Tujuh Bidang Usaha Koperasi Merah Putih RI
Jakarta – Dalam upaya mendukung perekonomian nasional, pemerintah membangun Koperasi Desa/Kelurahan (Kopdeskel) Merah Putih. Meskipun demikian, ada kekhawatiran bahwa koperasi ini bisa menjadi distributor dominan di desa, menimbulkan potensi monopoli pasar.
Ketua Satuan Tugas (Satgas) Percepatan Pembentukan Kopdeskel Merah Putih, Zulkifli Hasan, menegaskan bahwa koperasi ini serupa dengan warung-warung di desa, dan masyarakat tidak perlu cemas akan monopoli.
“Tidak ada, warung ada di mana-mana. Mana ada monopoli,” ujar Zulhas saat diwawancarai dalam program detikSore, Kamis (29/5).
Zulhas menjelaskan bahwa Kopdeskel Merah Putih akan menawarkan harga yang lebih bersahabat karena mempersingkat rantai distribusi.
Kopdeskel Merah Putih diharuskan memiliki tujuh jenis usaha: Kantor Koperasi, Kios Pengadaan Sembako, Unit Bisnis Simpan Pinjam, Klinik Kesehatan Desa/Kelurahan, Apotek Desa/Kelurahan, Sistem Pergudangan/Cold Storage, dan Sarana Logistik Desa/Kelurahan. Dengan demikian, koperasi ini akan berperan sebagai agen distribusi LPG 3 kg dan pupuk bersubsidi.

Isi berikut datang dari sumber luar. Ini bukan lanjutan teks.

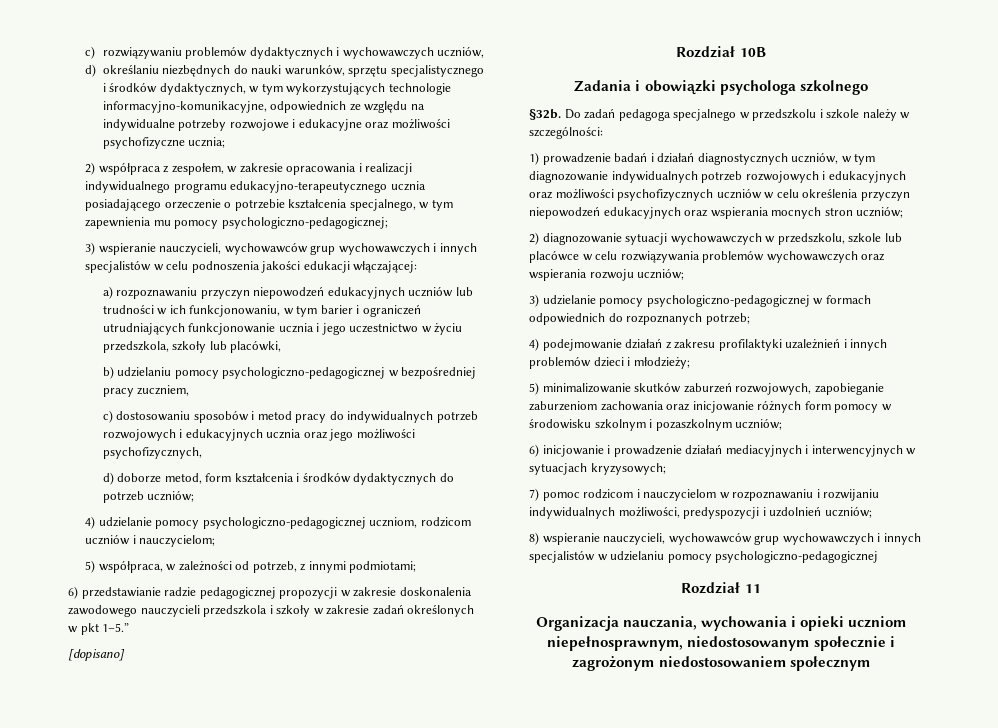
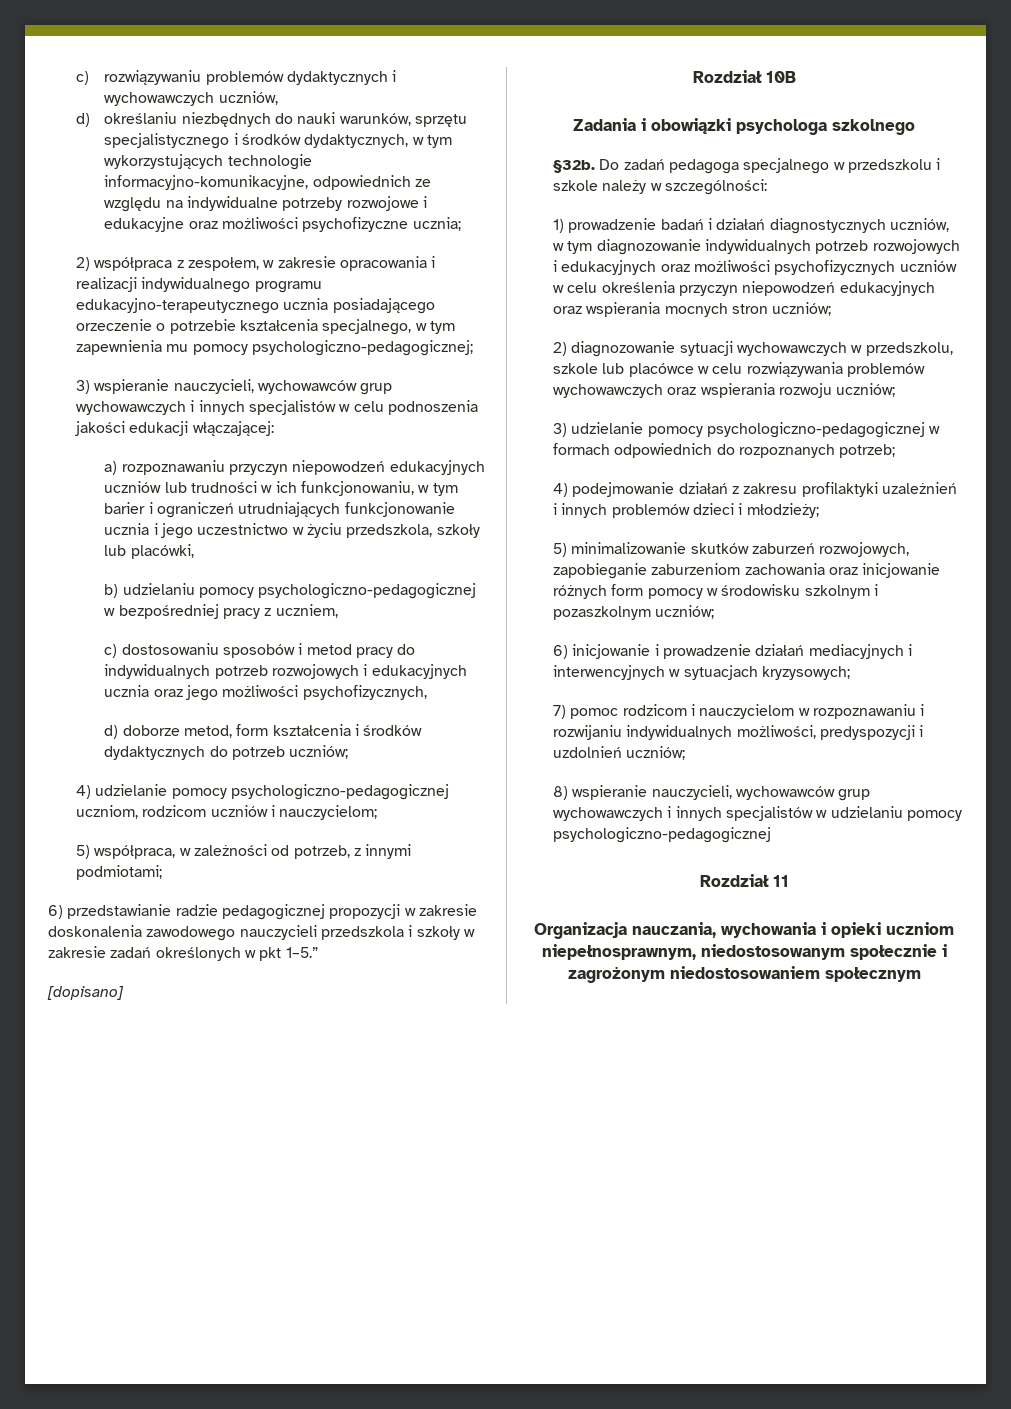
[137,385,190,396] zuczniem, -> [264,604,338,618] z uczniem,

“Tidak ada monopoli. Di mana-mana ada warung. Ini hanya tambahan warung milik desa, Kopdes ini. Harganya dari pusat, keuntungannya tidak besar, rantainya juga pendek. Jadi, silakan saja kalau mau beli di sini. Gas melon kan banyak pangkalannya juga, sudah ada di mana-mana. Kopdes ini juga diberi, ” tambahnya.
Zulhas menyampaikan bahwa Presiden Prabowo Subianto mengarahkan agar program ini menguntungkan. Maka, Kopdeskel dirancang untuk menjadi agen pupuk bersubsidi, pangkalan LPG 3 kg, dan sembako.
“Di desa, kata Presiden, tidak boleh ada yang tidak terjamin kesehatannya. Maka harus ada klinik, atau Pustu atau pusat pembantu Puskesmas. Harus ada apotek sederhana. Jadi jika ada yang sakit di desa, tidak perlu ke kota. (Kemudian) Harus ada logistik. Jadi nanti jika ada hasil pertanian di kampung, dibawa ke koperasi, ada angkutannya. Sebaliknya dari koperasi ke kabupaten, ada angkutannya. Dari kota ke koperasi, ada angkutannya,” lanjut Zulhas.
Zulhas juga menambahkan bahwa Kopdeskel Merah Putih bisa menjadi penyalur bantuan sosial dari pemerintah. Nantinya, pemerintah akan bekerja sama dengan PT Pos Indonesia untuk merealisasikan hal ini.
Koperasi Desa Merah Putih juga berpotensi menjadi koperasi simpan pinjam dengan bunga rendah. Inisiatif ini bertujuan untuk mengurangi rentenir dan pinjaman online ilegal di desa.
“Tidak boleh ada rentenir, tengkulak, harus kita pangkas, tidak boleh ada lagi. Maka harus ada BRILink atau BSI, atau BNI. Nanti di situ. Dengan demikian, ada pendapatan. Ini juga memotong akses yang jauh, desa itu jauh ke bank. Ini bank langsung datang ke desa. Jadi, menghindari rentenir, pinjol, middle man, dan tengkulak,” tambah Zulhas.
Koperasi Desa Merah Putih juga diharapkan menjadi mitra pemerintah dalam menstabilkan harga pangan di desa jika terjadi kenaikan harga. Pemerintah dapat melakukan operasi pasar melalui Kopdeskel Merah Putih.